**Your goal**
Rewrite these lines with "difficulties" swapped for "hardships" everywhere it occurs, keeping everything else the same. Leave the pictures out.
[[ Dataset entries open ]]
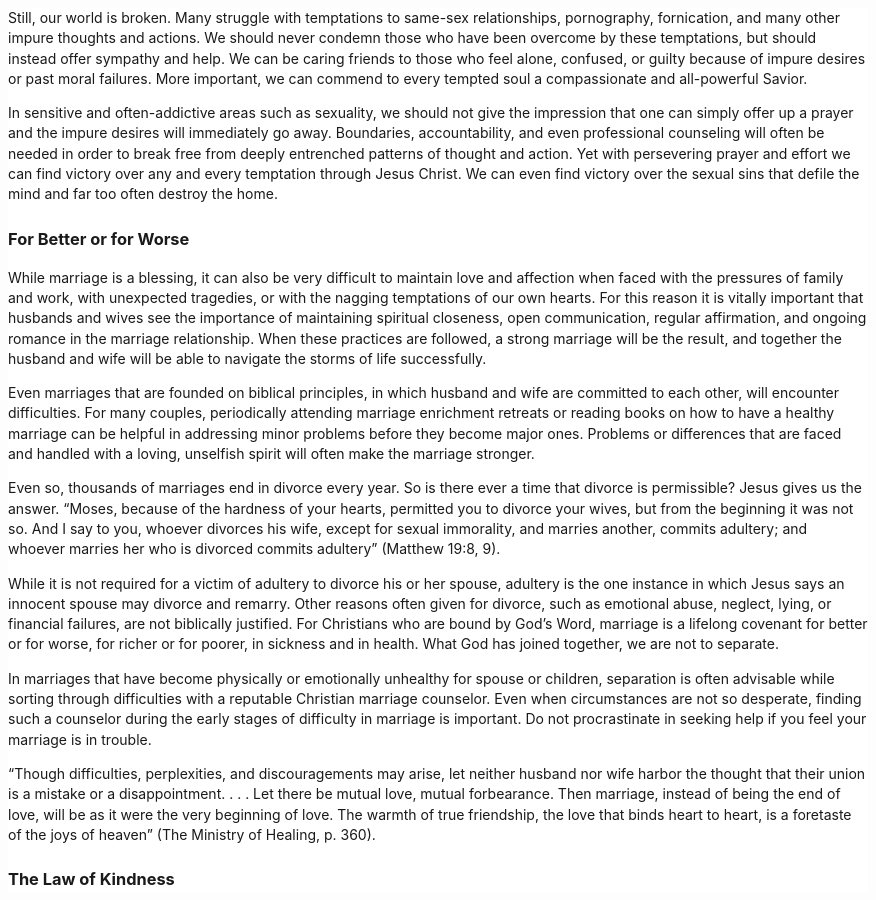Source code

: Still, our world is broken. Many struggle with temptations to same-sex relationships, pornography, fornication, and many other impure thoughts and actions. We should never condemn those who have been overcome by these temptations, but should instead offer sympathy and help. We can be caring friends to those who feel alone, confused, or guilty because of impure desires or past moral failures. More important, we can commend to every tempted soul a compassionate and all-powerful Savior.

In sensitive and often-addictive areas such as sexuality, we should not give the impression that one can simply offer up a prayer and the impure desires will immediately go away. Boundaries, accountability, and even professional counseling will often be needed in order to break free from deeply entrenched patterns of thought and action. Yet with persevering prayer and effort we can find victory over any and every temptation through Jesus Christ. We can even find victory over the sexual sins that defile the mind and far too often destroy the home.

### For Better or for Worse

While marriage is a blessing, it can also be very difficult to maintain love and affection when faced with the pressures of family and work, with unexpected tragedies, or with the nagging temptations of our own hearts. For this reason it is vitally important that husbands and wives see the importance of maintaining spiritual closeness, open communication, regular affirmation, and ongoing romance in the marriage relationship. When these practices are followed, a strong marriage will be the result, and together the husband and wife will be able to navigate the storms of life successfully.

Even marriages that are founded on biblical principles, in which husband and wife are committed to each other, will encounter difficulties. For many couples, periodically attending marriage enrichment retreats or reading books on how to have a healthy marriage can be helpful in addressing minor problems before they become major ones. Problems or differences that are faced and handled with a loving, unselfish spirit will often make the marriage stronger.

Even so, thousands of marriages end in divorce every year. So is there ever a time that divorce is permissible? Jesus gives us the answer. “Moses, because of the hardness of your hearts, permitted you to divorce your wives, but from the beginning it was not so. And I say to you, whoever divorces his wife, except for sexual immorality, and marries another, commits adultery; and whoever marries her who is divorced commits adultery” (Matthew 19:8, 9).

While it is not required for a victim of adultery to divorce his or her spouse, adultery is the one instance in which Jesus says an innocent spouse may divorce and remarry. Other reasons often given for divorce, such as emotional abuse, neglect, lying, or financial failures, are not biblically justified. For Christians who are bound by God’s Word, marriage is a lifelong covenant for better or for worse, for richer or for poorer, in sickness and in health. What God has joined together, we are not to separate.

In marriages that have become physically or emotionally unhealthy for spouse or children, separation is often advisable while sorting through difficulties with a reputable Christian marriage counselor. Even when circumstances are not so desperate, finding such a counselor during the early stages of difficulty in marriage is important. Do not procrastinate in seeking help if you feel your marriage is in trouble.

“Though difficulties, perplexities, and discouragements may arise, let neither husband nor wife harbor the thought that their union is a mistake or a disappointment. . . . Let there be mutual love, mutual forbearance. Then marriage, instead of being the end of love, will be as it were the very beginning of love. The warmth of true friendship, the love that binds heart to heart, is a foretaste of the joys of heaven” (The Ministry of Healing, p. 360).

### The Law of Kindness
[[ Dataset entries closed ]]
**Worked solution**
Source code

: Still, our world is broken. Many struggle with temptations to same-sex relationships, pornography, fornication, and many other impure thoughts and actions. We should never condemn those who have been overcome by these temptations, but should instead offer sympathy and help. We can be caring friends to those who feel alone, confused, or guilty because of impure desires or past moral failures. More important, we can commend to every tempted soul a compassionate and all-powerful Savior.

In sensitive and often-addictive areas such as sexuality, we should not give the impression that one can simply offer up a prayer and the impure desires will immediately go away. Boundaries, accountability, and even professional counseling will often be needed in order to break free from deeply entrenched patterns of thought and action. Yet with persevering prayer and effort we can find victory over any and every temptation through Jesus Christ. We can even find victory over the sexual sins that defile the mind and far too often destroy the home.

### For Better or for Worse

While marriage is a blessing, it can also be very difficult to maintain love and affection when faced with the pressures of family and work, with unexpected tragedies, or with the nagging temptations of our own hearts. For this reason it is vitally important that husbands and wives see the importance of maintaining spiritual closeness, open communication, regular affirmation, and ongoing romance in the marriage relationship. When these practices are followed, a strong marriage will be the result, and together the husband and wife will be able to navigate the storms of life successfully.

Even marriages that are founded on biblical principles, in which husband and wife are committed to each other, will encounter hardships. For many couples, periodically attending marriage enrichment retreats or reading books on how to have a healthy marriage can be helpful in addressing minor problems before they become major ones. Problems or differences that are faced and handled with a loving, unselfish spirit will often make the marriage stronger.

Even so, thousands of marriages end in divorce every year. So is there ever a time that divorce is permissible? Jesus gives us the answer. “Moses, because of the hardness of your hearts, permitted you to divorce your wives, but from the beginning it was not so. And I say to you, whoever divorces his wife, except for sexual immorality, and marries another, commits adultery; and whoever marries her who is divorced commits adultery” (Matthew 19:8, 9).

While it is not required for a victim of adultery to divorce his or her spouse, adultery is the one instance in which Jesus says an innocent spouse may divorce and remarry. Other reasons often given for divorce, such as emotional abuse, neglect, lying, or financial failures, are not biblically justified. For Christians who are bound by God’s Word, marriage is a lifelong covenant for better or for worse, for richer or for poorer, in sickness and in health. What God has joined together, we are not to separate.

In marriages that have become physically or emotionally unhealthy for spouse or children, separation is often advisable while sorting through hardships with a reputable Christian marriage counselor. Even when circumstances are not so desperate, finding such a counselor during the early stages of difficulty in marriage is important. Do not procrastinate in seeking help if you feel your marriage is in trouble.

“Though hardships, perplexities, and discouragements may arise, let neither husband nor wife harbor the thought that their union is a mistake or a disappointment. . . . Let there be mutual love, mutual forbearance. Then marriage, instead of being the end of love, will be as it were the very beginning of love. The warmth of true friendship, the love that binds heart to heart, is a foretaste of the joys of heaven” (The Ministry of Healing, p. 360).

### The Law of Kindness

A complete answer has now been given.